What to do
1. Please copy the passage on Dennis Quaid's casting word for word, from "The casting of" to "his secret life.".
2. Resume the passage on Dennis Quaid's casting after its last sentence and add a few sentences in the same voice.

Passage to read
-- BEGIN --

The casting of actor Dennis Quaid, who throughout his career has so effortlessly embodied comfortable masculinity on-screen, enhances the role of Frank, the suburban "Pop" and husband who can no longer hide the truth of his homosexuality from himself or his wife.

Quaid notes, "I’d seen a couple of Todd’s movies and found him to be an artist, with a very interesting point of view about life. When I read the script, my first impression was that it would be good for me to play this character because I hadn’t done a role like this before – and had never seen this character situation in a film. On the exterior, it looks like Frank has the perfect life: he has a wife and two kids and he’s a top sales executive for Magnatech TV. But he’s very troubled and shamed by his secret life.

"What I appreciated about Todd’s writing and direction is that it would have been very easy to parody these people and have a laugh, but he doesn’t: there is an emotional integrity to it. It’s set in the ’50s, a time when people swept things under the carpet; behind those neat rose palaces that people lived in, all kinds of drama went on that we never knew about. Things are more open these days, but people still have the same emotions and feelings."

-- END --

Data listing
-- BEGIN --

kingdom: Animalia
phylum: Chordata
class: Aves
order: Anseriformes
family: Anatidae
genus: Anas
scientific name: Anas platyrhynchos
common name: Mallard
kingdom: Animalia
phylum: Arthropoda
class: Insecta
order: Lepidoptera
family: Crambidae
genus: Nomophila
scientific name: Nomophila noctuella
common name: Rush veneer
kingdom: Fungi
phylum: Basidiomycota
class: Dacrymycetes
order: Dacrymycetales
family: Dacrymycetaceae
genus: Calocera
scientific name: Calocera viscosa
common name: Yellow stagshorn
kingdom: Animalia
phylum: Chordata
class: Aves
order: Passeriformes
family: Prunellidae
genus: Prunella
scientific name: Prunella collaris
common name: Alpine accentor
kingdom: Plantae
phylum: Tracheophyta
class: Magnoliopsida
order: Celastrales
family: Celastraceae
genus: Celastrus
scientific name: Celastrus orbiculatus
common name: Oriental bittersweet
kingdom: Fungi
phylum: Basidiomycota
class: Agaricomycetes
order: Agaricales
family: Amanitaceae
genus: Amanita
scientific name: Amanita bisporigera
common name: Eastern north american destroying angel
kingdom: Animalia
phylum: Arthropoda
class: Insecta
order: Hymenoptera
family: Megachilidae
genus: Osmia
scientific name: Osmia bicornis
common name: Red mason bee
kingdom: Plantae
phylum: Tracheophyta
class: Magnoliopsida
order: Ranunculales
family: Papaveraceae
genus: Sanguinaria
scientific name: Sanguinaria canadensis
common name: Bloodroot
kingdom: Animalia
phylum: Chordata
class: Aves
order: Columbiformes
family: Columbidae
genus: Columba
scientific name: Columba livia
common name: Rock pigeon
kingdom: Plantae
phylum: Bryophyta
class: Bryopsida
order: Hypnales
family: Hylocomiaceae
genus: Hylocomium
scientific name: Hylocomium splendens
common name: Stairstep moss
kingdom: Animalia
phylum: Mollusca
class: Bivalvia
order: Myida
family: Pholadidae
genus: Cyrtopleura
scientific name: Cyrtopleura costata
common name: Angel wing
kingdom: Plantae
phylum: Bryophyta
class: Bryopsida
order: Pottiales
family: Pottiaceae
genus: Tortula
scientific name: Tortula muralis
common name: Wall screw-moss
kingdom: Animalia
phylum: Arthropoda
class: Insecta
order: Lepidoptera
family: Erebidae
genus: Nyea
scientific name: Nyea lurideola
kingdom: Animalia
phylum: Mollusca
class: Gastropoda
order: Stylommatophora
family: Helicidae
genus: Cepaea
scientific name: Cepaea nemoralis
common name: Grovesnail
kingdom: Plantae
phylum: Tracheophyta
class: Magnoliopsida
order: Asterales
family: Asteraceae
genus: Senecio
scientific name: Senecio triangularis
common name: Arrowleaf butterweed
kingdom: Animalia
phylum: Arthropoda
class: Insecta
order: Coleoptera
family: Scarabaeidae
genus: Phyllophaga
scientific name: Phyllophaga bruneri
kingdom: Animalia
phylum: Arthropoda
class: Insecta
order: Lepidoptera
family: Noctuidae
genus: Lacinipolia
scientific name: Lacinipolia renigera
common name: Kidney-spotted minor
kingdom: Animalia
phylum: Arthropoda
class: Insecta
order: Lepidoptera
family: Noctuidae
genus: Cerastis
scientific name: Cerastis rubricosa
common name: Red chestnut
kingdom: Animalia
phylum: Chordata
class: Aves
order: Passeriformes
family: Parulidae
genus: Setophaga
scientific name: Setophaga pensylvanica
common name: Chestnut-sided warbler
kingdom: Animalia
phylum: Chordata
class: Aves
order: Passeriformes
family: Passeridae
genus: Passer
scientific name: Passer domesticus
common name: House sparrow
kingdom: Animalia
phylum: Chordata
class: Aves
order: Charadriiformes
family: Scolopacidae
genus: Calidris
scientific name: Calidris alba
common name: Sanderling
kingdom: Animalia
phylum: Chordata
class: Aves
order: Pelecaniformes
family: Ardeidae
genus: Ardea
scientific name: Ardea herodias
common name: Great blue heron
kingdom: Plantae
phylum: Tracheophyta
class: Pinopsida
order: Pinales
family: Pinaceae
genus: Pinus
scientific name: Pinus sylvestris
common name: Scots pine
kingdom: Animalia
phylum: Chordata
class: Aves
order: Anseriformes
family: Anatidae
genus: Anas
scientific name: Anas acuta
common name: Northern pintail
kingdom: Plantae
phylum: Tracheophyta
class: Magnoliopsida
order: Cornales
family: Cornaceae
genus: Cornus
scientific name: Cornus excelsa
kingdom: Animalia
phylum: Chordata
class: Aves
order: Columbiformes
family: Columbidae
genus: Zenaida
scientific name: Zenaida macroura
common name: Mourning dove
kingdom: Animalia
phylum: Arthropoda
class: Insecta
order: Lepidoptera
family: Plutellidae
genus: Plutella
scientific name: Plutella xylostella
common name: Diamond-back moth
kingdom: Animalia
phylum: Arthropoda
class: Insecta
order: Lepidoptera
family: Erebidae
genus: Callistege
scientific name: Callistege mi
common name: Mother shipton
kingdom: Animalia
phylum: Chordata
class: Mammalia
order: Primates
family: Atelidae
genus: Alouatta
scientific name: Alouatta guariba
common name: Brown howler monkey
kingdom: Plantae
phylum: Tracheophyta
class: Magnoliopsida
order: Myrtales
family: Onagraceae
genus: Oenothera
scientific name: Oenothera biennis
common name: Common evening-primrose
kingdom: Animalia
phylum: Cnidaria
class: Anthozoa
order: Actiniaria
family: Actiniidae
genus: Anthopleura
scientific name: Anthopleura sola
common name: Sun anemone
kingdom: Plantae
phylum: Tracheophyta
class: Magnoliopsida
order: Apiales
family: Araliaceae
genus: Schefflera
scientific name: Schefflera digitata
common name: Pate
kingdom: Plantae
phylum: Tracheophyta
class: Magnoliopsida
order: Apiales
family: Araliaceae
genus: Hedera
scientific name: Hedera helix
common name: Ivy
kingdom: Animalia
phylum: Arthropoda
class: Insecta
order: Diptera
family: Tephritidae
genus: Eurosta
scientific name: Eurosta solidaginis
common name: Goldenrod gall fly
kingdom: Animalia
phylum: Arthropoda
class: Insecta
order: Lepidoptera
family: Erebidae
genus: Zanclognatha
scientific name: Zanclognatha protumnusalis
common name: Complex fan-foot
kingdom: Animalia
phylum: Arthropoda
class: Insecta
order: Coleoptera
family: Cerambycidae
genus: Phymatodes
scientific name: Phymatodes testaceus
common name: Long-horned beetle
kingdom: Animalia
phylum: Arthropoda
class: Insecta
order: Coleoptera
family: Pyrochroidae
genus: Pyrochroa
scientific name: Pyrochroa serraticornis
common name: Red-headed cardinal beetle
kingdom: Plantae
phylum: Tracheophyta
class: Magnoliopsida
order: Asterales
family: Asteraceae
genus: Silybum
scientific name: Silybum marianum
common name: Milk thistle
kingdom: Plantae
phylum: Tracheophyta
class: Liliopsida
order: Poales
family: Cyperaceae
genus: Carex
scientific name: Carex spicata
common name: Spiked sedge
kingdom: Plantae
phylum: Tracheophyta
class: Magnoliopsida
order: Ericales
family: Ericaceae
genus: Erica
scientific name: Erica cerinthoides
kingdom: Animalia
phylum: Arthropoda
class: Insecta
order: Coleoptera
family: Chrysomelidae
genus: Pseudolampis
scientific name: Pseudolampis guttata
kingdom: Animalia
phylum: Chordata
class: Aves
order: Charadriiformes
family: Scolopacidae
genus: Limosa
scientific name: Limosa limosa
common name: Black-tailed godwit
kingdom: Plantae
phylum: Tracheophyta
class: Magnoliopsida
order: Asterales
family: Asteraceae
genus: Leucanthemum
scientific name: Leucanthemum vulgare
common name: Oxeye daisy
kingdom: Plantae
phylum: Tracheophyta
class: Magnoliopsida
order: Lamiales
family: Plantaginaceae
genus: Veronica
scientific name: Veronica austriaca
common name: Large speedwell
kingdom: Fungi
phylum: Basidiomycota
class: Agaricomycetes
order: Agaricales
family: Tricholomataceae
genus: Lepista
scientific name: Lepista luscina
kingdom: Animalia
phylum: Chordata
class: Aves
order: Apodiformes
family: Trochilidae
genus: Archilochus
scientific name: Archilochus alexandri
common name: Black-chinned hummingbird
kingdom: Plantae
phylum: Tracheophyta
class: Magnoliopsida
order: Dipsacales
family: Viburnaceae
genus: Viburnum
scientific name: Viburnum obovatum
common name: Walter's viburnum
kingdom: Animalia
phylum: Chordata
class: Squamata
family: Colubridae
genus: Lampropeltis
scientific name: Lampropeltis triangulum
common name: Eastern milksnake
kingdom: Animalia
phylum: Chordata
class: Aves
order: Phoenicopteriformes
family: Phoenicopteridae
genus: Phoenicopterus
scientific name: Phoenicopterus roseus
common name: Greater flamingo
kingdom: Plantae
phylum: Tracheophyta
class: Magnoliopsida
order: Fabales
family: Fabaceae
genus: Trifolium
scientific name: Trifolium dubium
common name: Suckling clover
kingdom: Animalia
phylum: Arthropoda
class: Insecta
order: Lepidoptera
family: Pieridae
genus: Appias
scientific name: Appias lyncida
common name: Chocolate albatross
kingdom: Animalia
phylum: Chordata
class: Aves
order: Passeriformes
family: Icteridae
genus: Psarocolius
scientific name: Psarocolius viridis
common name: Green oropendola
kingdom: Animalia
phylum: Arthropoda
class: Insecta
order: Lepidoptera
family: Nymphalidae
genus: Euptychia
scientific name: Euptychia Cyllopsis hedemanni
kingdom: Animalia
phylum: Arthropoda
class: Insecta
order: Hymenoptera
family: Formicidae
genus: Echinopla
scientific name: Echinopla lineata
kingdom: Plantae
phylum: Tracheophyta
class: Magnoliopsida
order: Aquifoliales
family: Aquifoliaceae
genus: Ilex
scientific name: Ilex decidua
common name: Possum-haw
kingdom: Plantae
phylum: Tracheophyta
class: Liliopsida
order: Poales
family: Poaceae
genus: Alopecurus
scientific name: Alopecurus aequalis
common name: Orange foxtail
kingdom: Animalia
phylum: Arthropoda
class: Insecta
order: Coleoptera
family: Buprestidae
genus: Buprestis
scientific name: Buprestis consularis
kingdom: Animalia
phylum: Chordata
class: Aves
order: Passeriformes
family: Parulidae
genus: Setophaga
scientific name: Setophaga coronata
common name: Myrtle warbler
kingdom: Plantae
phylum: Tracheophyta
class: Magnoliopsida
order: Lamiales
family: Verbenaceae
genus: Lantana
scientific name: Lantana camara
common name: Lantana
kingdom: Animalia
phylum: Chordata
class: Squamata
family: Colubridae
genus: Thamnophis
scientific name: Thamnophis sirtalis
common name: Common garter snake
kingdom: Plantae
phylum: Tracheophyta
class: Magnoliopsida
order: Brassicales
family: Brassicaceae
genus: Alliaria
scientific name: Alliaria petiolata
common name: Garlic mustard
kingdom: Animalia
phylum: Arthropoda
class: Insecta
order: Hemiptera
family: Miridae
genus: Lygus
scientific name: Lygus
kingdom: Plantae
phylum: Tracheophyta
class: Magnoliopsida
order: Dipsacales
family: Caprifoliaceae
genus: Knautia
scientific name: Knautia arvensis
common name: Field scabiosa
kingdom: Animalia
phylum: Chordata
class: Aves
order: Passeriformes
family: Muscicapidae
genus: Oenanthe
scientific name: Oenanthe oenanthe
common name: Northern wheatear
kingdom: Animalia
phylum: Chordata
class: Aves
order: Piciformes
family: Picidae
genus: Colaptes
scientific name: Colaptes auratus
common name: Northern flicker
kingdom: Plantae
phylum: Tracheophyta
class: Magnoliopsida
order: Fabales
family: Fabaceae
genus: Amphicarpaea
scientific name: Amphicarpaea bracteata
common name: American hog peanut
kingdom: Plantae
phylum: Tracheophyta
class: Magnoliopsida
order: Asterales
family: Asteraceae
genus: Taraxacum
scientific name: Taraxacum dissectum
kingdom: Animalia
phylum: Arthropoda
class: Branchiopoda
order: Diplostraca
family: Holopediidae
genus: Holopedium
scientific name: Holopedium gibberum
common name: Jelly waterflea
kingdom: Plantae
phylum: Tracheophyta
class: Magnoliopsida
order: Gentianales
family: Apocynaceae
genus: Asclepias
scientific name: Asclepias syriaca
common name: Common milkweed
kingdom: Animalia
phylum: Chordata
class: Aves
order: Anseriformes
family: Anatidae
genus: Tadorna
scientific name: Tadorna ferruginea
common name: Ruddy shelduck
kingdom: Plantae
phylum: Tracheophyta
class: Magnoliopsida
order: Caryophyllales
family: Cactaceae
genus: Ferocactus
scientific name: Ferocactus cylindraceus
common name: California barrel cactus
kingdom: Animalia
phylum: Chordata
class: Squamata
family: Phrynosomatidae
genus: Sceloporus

-- END --

Answers by task
1.
The casting of actor Dennis Quaid, who throughout his career has so effortlessly embodied comfortable masculinity on-screen, enhances the role of Frank, the suburban "Pop" and husband who can no longer hide the truth of his homosexuality from himself or his wife.

Quaid notes, "I’d seen a couple of Todd’s movies and found him to be an artist, with a very interesting point of view about life. When I read the script, my first impression was that it would be good for me to play this character because I hadn’t done a role like this before – and had never seen this character situation in a film. On the exterior, it looks like Frank has the perfect life: he has a wife and two kids and he’s a top sales executive for Magnatech TV. But he’s very troubled and shamed by his secret life.

2.
Haynes says, "Dennis and I talked after he’d read the script. While we spoke about the style being inseparable from the content, one of the things that drew him to the film was the fact that he’d never played a character like this before: a gay man, and one so conflicted. He understood the conflict that Frank is going through not just as an actor but as a person, because he said that he’s had some very close friends for whom this has been the case."

Of his on-screen same-sex kiss, Quaid remarks, "It’s all about being a human being, it’s all about love. Like any love scene, the hardest part was just waiting around to do it. And once you’ve done the scene three or four times – hey, it’s all in a day’s work."

Haynes confirms, "There was no problem with Dennis doing that scene. He started, in the initial takes, in a more muscular kind of way. I said that it needed to be more simple – romantic and tender. That is harder, and maybe more threatening, to portray. But he was great."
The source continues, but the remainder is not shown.